Para que não falemos apenas de segurança, tentemos analisar a fala da governadora na área da saúde: bem, ela deu ênfase ao que seriam avanços nesta área falando em diminuição do índice de mortalidade infantil e programa de atenção à gestante e destacando também o aumento dos programas de saúde da família

Tenho a dizer:
- se não fôssemos o Estado que menos investe em saúde, se o governo não estivesse sonegando 1 bilhão por ano da saúde, talvez tivéssemos resultados realmente dignos de comemoração (memória: o Estado já foi condenado judicialmente a recompor o orçamento da saúde)

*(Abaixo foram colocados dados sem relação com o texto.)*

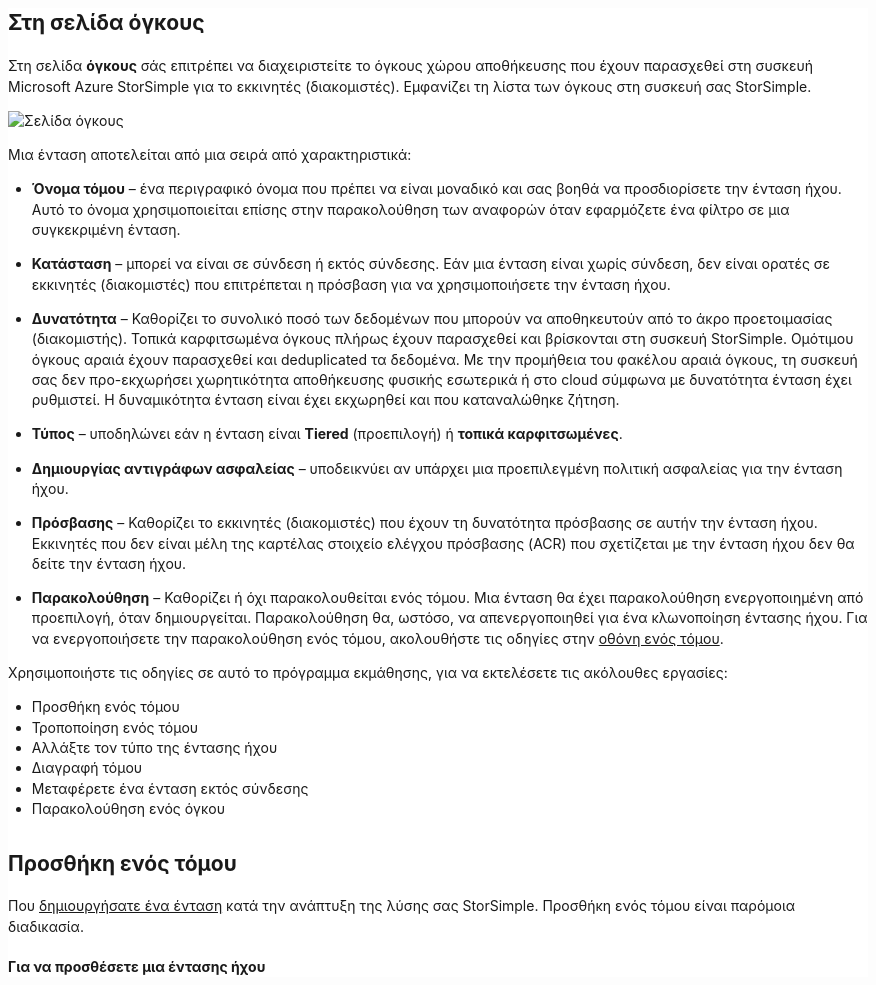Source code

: ## <a name="the-volumes-page"></a>Στη σελίδα όγκους

Στη σελίδα **όγκους** σάς επιτρέπει να διαχειριστείτε το όγκους χώρου αποθήκευσης που έχουν παρασχεθεί στη συσκευή Microsoft Azure StorSimple για το εκκινητές (διακομιστές). Εμφανίζει τη λίστα των όγκους στη συσκευή σας StorSimple.

 ![Σελίδα όγκους](./media/storsimple-manage-volumes-u2/VolumePage.png)

Μια ένταση αποτελείται από μια σειρά από χαρακτηριστικά:

- **Όνομα τόμου** – ένα περιγραφικό όνομα που πρέπει να είναι μοναδικό και σας βοηθά να προσδιορίσετε την ένταση ήχου. Αυτό το όνομα χρησιμοποιείται επίσης στην παρακολούθηση των αναφορών όταν εφαρμόζετε ένα φίλτρο σε μια συγκεκριμένη ένταση.

- **Κατάσταση** – μπορεί να είναι σε σύνδεση ή εκτός σύνδεσης. Εάν μια ένταση είναι χωρίς σύνδεση, δεν είναι ορατές σε εκκινητές (διακομιστές) που επιτρέπεται η πρόσβαση για να χρησιμοποιήσετε την ένταση ήχου.

- **Δυνατότητα** – Καθορίζει το συνολικό ποσό των δεδομένων που μπορούν να αποθηκευτούν από το άκρο προετοιμασίας (διακομιστής). Τοπικά καρφιτσωμένα όγκους πλήρως έχουν παρασχεθεί και βρίσκονται στη συσκευή StorSimple. Ομότιμου όγκους αραιά έχουν παρασχεθεί και deduplicated τα δεδομένα. Με την προμήθεια του φακέλου αραιά όγκους, τη συσκευή σας δεν προ-εκχωρήσει χωρητικότητα αποθήκευσης φυσικής εσωτερικά ή στο cloud σύμφωνα με δυνατότητα ένταση έχει ρυθμιστεί. Η δυναμικότητα ένταση είναι έχει εκχωρηθεί και που καταναλώθηκε ζήτηση.

- **Τύπος** – υποδηλώνει εάν η ένταση είναι **Tiered** (προεπιλογή) ή **τοπικά καρφιτσωμένες**.

- **Δημιουργίας αντιγράφων ασφαλείας** – υποδεικνύει αν υπάρχει μια προεπιλεγμένη πολιτική ασφαλείας για την ένταση ήχου.

- **Πρόσβασης** – Καθορίζει το εκκινητές (διακομιστές) που έχουν τη δυνατότητα πρόσβασης σε αυτήν την ένταση ήχου. Εκκινητές που δεν είναι μέλη της καρτέλας στοιχείο ελέγχου πρόσβασης (ACR) που σχετίζεται με την ένταση ήχου δεν θα δείτε την ένταση ήχου.

- **Παρακολούθηση** – Καθορίζει ή όχι παρακολουθείται ενός τόμου. Μια ένταση θα έχει παρακολούθηση ενεργοποιημένη από προεπιλογή, όταν δημιουργείται. Παρακολούθηση θα, ωστόσο, να απενεργοποιηθεί για ένα κλωνοποίηση έντασης ήχου. Για να ενεργοποιήσετε την παρακολούθηση ενός τόμου, ακολουθήστε τις οδηγίες στην [οθόνη ενός τόμου](#monitor-a-volume). 

Χρησιμοποιήστε τις οδηγίες σε αυτό το πρόγραμμα εκμάθησης, για να εκτελέσετε τις ακόλουθες εργασίες:

- Προσθήκη ενός τόμου 
- Τροποποίηση ενός τόμου 
- Αλλάξτε τον τύπο της έντασης ήχου
- Διαγραφή τόμου 
- Μεταφέρετε ένα ένταση εκτός σύνδεσης 
- Παρακολούθηση ενός όγκου 

## <a name="add-a-volume"></a>Προσθήκη ενός τόμου

Που [δημιουργήσατε ένα ένταση](storsimple-deployment-walkthrough-u2.md#step-6-create-a-volume) κατά την ανάπτυξη της λύσης σας StorSimple. Προσθήκη ενός τόμου είναι παρόμοια διαδικασία.

#### <a name="to-add-a-volume"></a>Για να προσθέσετε μια έντασης ήχου
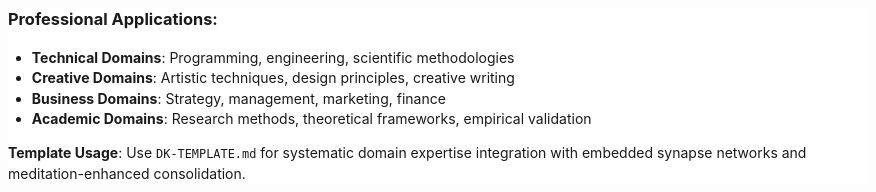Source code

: ### **Professional Applications:**
- **Technical Domains**: Programming, engineering, scientific methodologies
- **Creative Domains**: Artistic techniques, design principles, creative writing
- **Business Domains**: Strategy, management, marketing, finance
- **Academic Domains**: Research methods, theoretical frameworks, empirical validation

**Template Usage**: Use `DK-TEMPLATE.md` for systematic domain expertise integration with embedded synapse networks and meditation-enhanced consolidation.
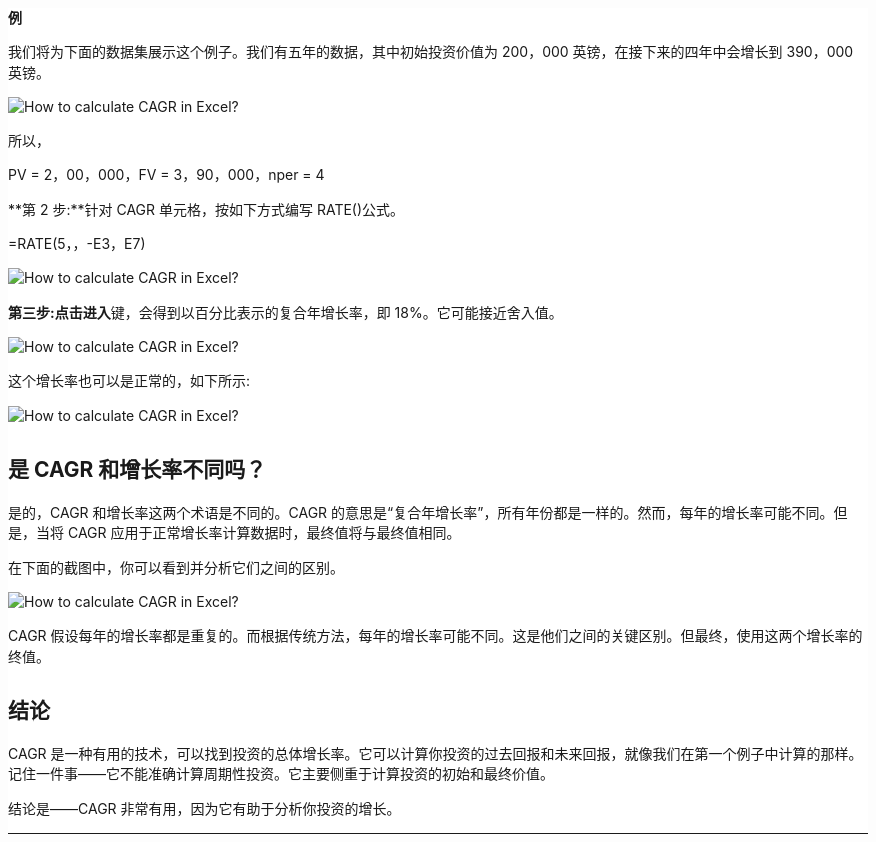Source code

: **例**

我们将为下面的数据集展示这个例子。我们有五年的数据，其中初始投资价值为 200，000 英镑，在接下来的四年中会增长到 390，000 英镑。

![How to calculate CAGR in Excel?](../Images/46e97858c3f86667ff45b871f8ed185d.png)

所以，

PV = 2，00，000，FV = 3，90，000，nper = 4

**第 2 步:**针对 CAGR 单元格，按如下方式编写 RATE()公式。

=RATE(5，，-E3，E7)

![How to calculate CAGR in Excel?](../Images/b7ddedcff99c89a98654a640ad6ed1fc.png)

**第三步:**点击**进入**键，会得到以百分比表示的复合年增长率，即 18%。它可能接近舍入值。

![How to calculate CAGR in Excel?](../Images/b58b59f91caa185594f717ea881498f0.png)

这个增长率也可以是正常的，如下所示:

![How to calculate CAGR in Excel?](../Images/938812f479e29de74c9881021fc25e47.png)

## 是 CAGR 和增长率不同吗？

是的，CAGR 和增长率这两个术语是不同的。CAGR 的意思是“复合年增长率”，所有年份都是一样的。然而，每年的增长率可能不同。但是，当将 CAGR 应用于正常增长率计算数据时，最终值将与最终值相同。

在下面的截图中，你可以看到并分析它们之间的区别。

![How to calculate CAGR in Excel?](../Images/cd5e8f92f2982a00d0b179b351266564.png)

CAGR 假设每年的增长率都是重复的。而根据传统方法，每年的增长率可能不同。这是他们之间的关键区别。但最终，使用这两个增长率的终值。

## 结论

CAGR 是一种有用的技术，可以找到投资的总体增长率。它可以计算你投资的过去回报和未来回报，就像我们在第一个例子中计算的那样。记住一件事——它不能准确计算周期性投资。它主要侧重于计算投资的初始和最终价值。

结论是——CAGR 非常有用，因为它有助于分析你投资的增长。

* * *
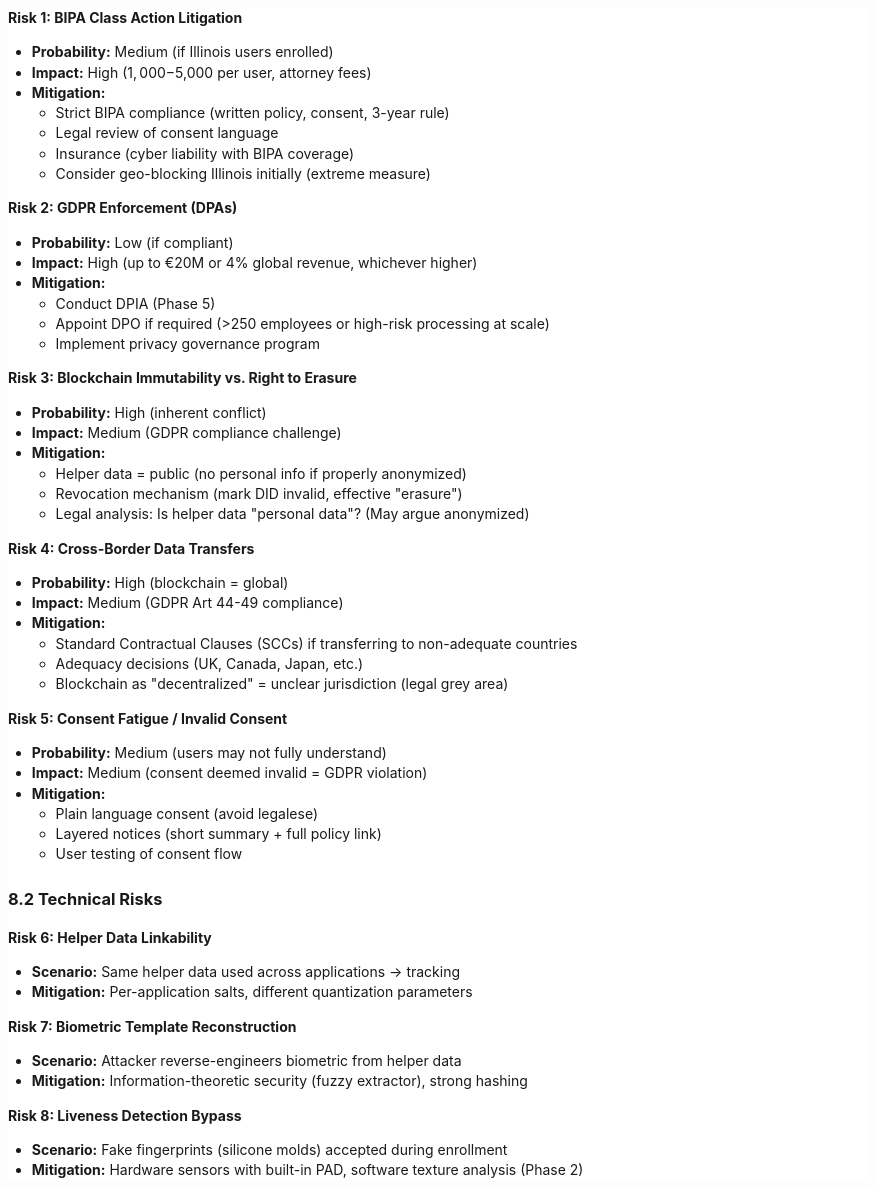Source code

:**Risk 1: BIPA Class Action Litigation**
- **Probability:** Medium (if Illinois users enrolled)
- **Impact:** High ($1,000-$5,000 per user, attorney fees)
- **Mitigation:**
  - Strict BIPA compliance (written policy, consent, 3-year rule)
  - Legal review of consent language
  - Insurance (cyber liability with BIPA coverage)
  - Consider geo-blocking Illinois initially (extreme measure)

**Risk 2: GDPR Enforcement (DPAs)**
- **Probability:** Low (if compliant)
- **Impact:** High (up to €20M or 4% global revenue, whichever higher)
- **Mitigation:**
  - Conduct DPIA (Phase 5)
  - Appoint DPO if required (>250 employees or high-risk processing at scale)
  - Implement privacy governance program

**Risk 3: Blockchain Immutability vs. Right to Erasure**
- **Probability:** High (inherent conflict)
- **Impact:** Medium (GDPR compliance challenge)
- **Mitigation:**
  - Helper data = public (no personal info if properly anonymized)
  - Revocation mechanism (mark DID invalid, effective "erasure")
  - Legal analysis: Is helper data "personal data"? (May argue anonymized)

**Risk 4: Cross-Border Data Transfers**
- **Probability:** High (blockchain = global)
- **Impact:** Medium (GDPR Art 44-49 compliance)
- **Mitigation:**
  - Standard Contractual Clauses (SCCs) if transferring to non-adequate countries
  - Adequacy decisions (UK, Canada, Japan, etc.)
  - Blockchain as "decentralized" = unclear jurisdiction (legal grey area)

**Risk 5: Consent Fatigue / Invalid Consent**
- **Probability:** Medium (users may not fully understand)
- **Impact:** Medium (consent deemed invalid = GDPR violation)
- **Mitigation:**
  - Plain language consent (avoid legalese)
  - Layered notices (short summary + full policy link)
  - User testing of consent flow

### 8.2 Technical Risks

**Risk 6: Helper Data Linkability**
- **Scenario:** Same helper data used across applications → tracking
- **Mitigation:** Per-application salts, different quantization parameters

**Risk 7: Biometric Template Reconstruction**
- **Scenario:** Attacker reverse-engineers biometric from helper data
- **Mitigation:** Information-theoretic security (fuzzy extractor), strong hashing

**Risk 8: Liveness Detection Bypass**
- **Scenario:** Fake fingerprints (silicone molds) accepted during enrollment
- **Mitigation:** Hardware sensors with built-in PAD, software texture analysis (Phase 2)
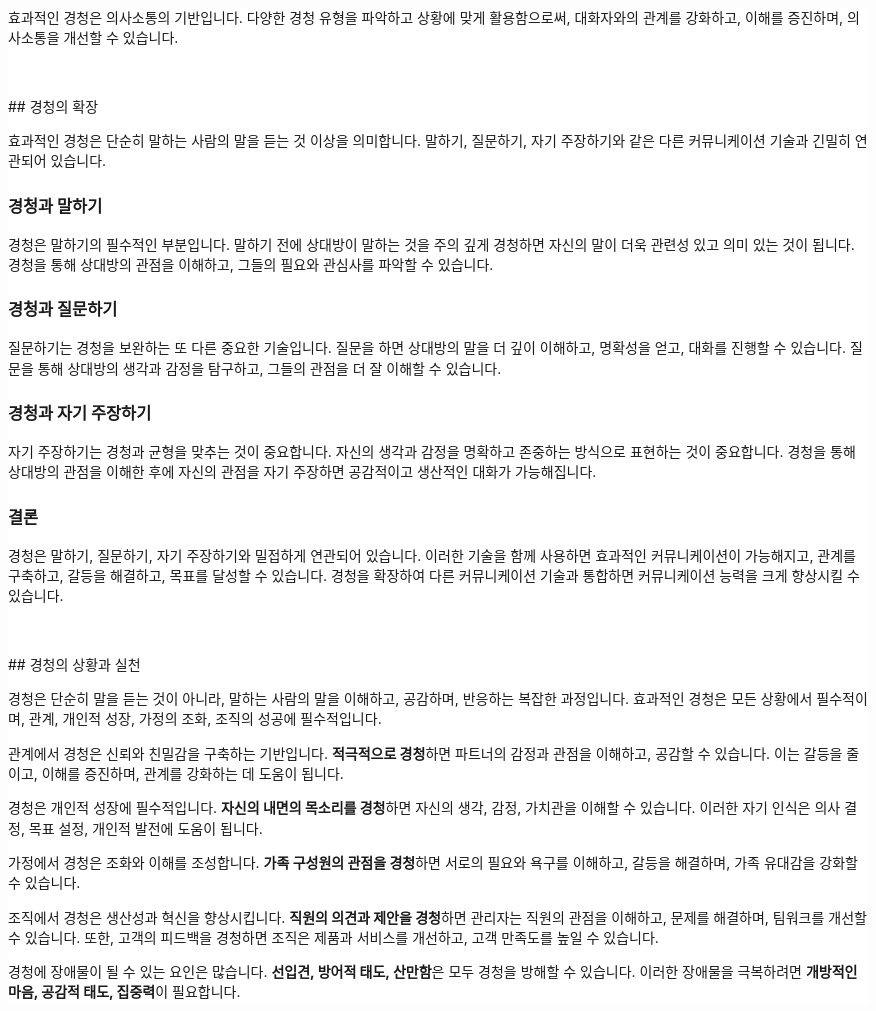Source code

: 효과적인 경청은 의사소통의 기반입니다. 다양한 경청 유형을 파악하고 상황에 맞게 활용함으로써, 대화자와의 관계를 강화하고, 이해를 증진하며, 의사소통을 개선할 수 있습니다.

<p>&nbsp;</p>
## 경청의 확장

효과적인 경청은 단순히 말하는 사람의 말을 듣는 것 이상을 의미합니다. 말하기, 질문하기, 자기 주장하기와 같은 다른 커뮤니케이션 기술과 긴밀히 연관되어 있습니다.

### 경청과 말하기

경청은 말하기의 필수적인 부분입니다. 말하기 전에 상대방이 말하는 것을 주의 깊게 경청하면 자신의 말이 더욱 관련성 있고 의미 있는 것이 됩니다. 경청을 통해 상대방의 관점을 이해하고, 그들의 필요와 관심사를 파악할 수 있습니다.

### 경청과 질문하기

질문하기는 경청을 보완하는 또 다른 중요한 기술입니다. 질문을 하면 상대방의 말을 더 깊이 이해하고, 명확성을 얻고, 대화를 진행할 수 있습니다. 질문을 통해 상대방의 생각과 감정을 탐구하고, 그들의 관점을 더 잘 이해할 수 있습니다.

### 경청과 자기 주장하기

자기 주장하기는 경청과 균형을 맞추는 것이 중요합니다. 자신의 생각과 감정을 명확하고 존중하는 방식으로 표현하는 것이 중요합니다. 경청을 통해 상대방의 관점을 이해한 후에 자신의 관점을 자기 주장하면 공감적이고 생산적인 대화가 가능해집니다.

### 결론

경청은 말하기, 질문하기, 자기 주장하기와 밀접하게 연관되어 있습니다. 이러한 기술을 함께 사용하면 효과적인 커뮤니케이션이 가능해지고, 관계를 구축하고, 갈등을 해결하고, 목표를 달성할 수 있습니다. 경청을 확장하여 다른 커뮤니케이션 기술과 통합하면 커뮤니케이션 능력을 크게 향상시킬 수 있습니다.

<p>&nbsp;</p>
## 경청의 상황과 실천



경청은 단순히 말을 듣는 것이 아니라, 말하는 사람의 말을 이해하고, 공감하며, 반응하는 복잡한 과정입니다. 효과적인 경청은 모든 상황에서 필수적이며, 관계, 개인적 성장, 가정의 조화, 조직의 성공에 필수적입니다.



관계에서 경청은 신뢰와 친밀감을 구축하는 기반입니다. **적극적으로 경청**하면 파트너의 감정과 관점을 이해하고, 공감할 수 있습니다. 이는 갈등을 줄이고, 이해를 증진하며, 관계를 강화하는 데 도움이 됩니다.



경청은 개인적 성장에 필수적입니다. **자신의 내면의 목소리를 경청**하면 자신의 생각, 감정, 가치관을 이해할 수 있습니다. 이러한 자기 인식은 의사 결정, 목표 설정, 개인적 발전에 도움이 됩니다.



가정에서 경청은 조화와 이해를 조성합니다. **가족 구성원의 관점을 경청**하면 서로의 필요와 욕구를 이해하고, 갈등을 해결하며, 가족 유대감을 강화할 수 있습니다.



조직에서 경청은 생산성과 혁신을 향상시킵니다. **직원의 의견과 제안을 경청**하면 관리자는 직원의 관점을 이해하고, 문제를 해결하며, 팀워크를 개선할 수 있습니다. 또한, 고객의 피드백을 경청하면 조직은 제품과 서비스를 개선하고, 고객 만족도를 높일 수 있습니다.



경청에 장애물이 될 수 있는 요인은 많습니다. **선입견, 방어적 태도, 산만함**은 모두 경청을 방해할 수 있습니다. 이러한 장애물을 극복하려면 **개방적인 마음, 공감적 태도, 집중력**이 필요합니다.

- a expansão das equipes da Saúde da Família acontece essencialmente com recursos federais

- o índice de mortalidade vem caindo no Brasil inteiro, justamente pela ação federal. Aliás, a mortalidade cai mais nos estados que cumprem o percentual da saúde
- tem um problema grave aí: Yeda diz que os programas voltados para as mulheres são prioridade, mas no governo dela, estes programas foram praticamente abandonados. Uso dados do site da Secretaria Estadual da Fazenda sobre programas que tem a ver diretamente com a mulher:

+ Ações da Coordenadoria da Mulher previsto 250 mil, executado 38 mil (15%)
+ Ação Integral à Saúde da Mulher previsto 1.820 milhão, executado 2.150 reais (praticamente zero)
Centro de Rerefência da Mulher previsto 100 mil, executado 5.960 (6%)
+ Planejamento Familiar/Saúde previsto 30 mil, executado zero
+ Planejamento Familiar/Justiça previsto 500 mil, executado zero
+ Proteção às vítimas da violência previsto 100 mil, executado zero
+ Rede de Proteção à Família previsto 8.594 milhões, executado 2,5 milhões (31%)

Mea culpa de gênero -Como é possível observar, dos sete programas, quatro não receberam um centavo sequer. Os outros três receberam de 6 a 31% dos poucos recursos previstos no orçamento. Assim, constatamos que os chamados "investimentos" para a área da saúde e da mulher, ao invés de constituírem uma novidade animadora como quis fazer parecer a governadora, a bem da verdade deveriam ser chamados de mea culpa de gênero.

Pois é, pessoal, feitas estas considerações, não posso engrossar o coro daqueles que acham que o governo Yeda, enfim, está se mexendo para enfrentar a crise. Não, o que estamos assistindo é uma tentativa desesperada desta administração de criar factóides para desviar o foco do tema mais importante do momento que é, na verdade, a dúvida que paira no Estado inteiro sobre a idoneidade desta administração.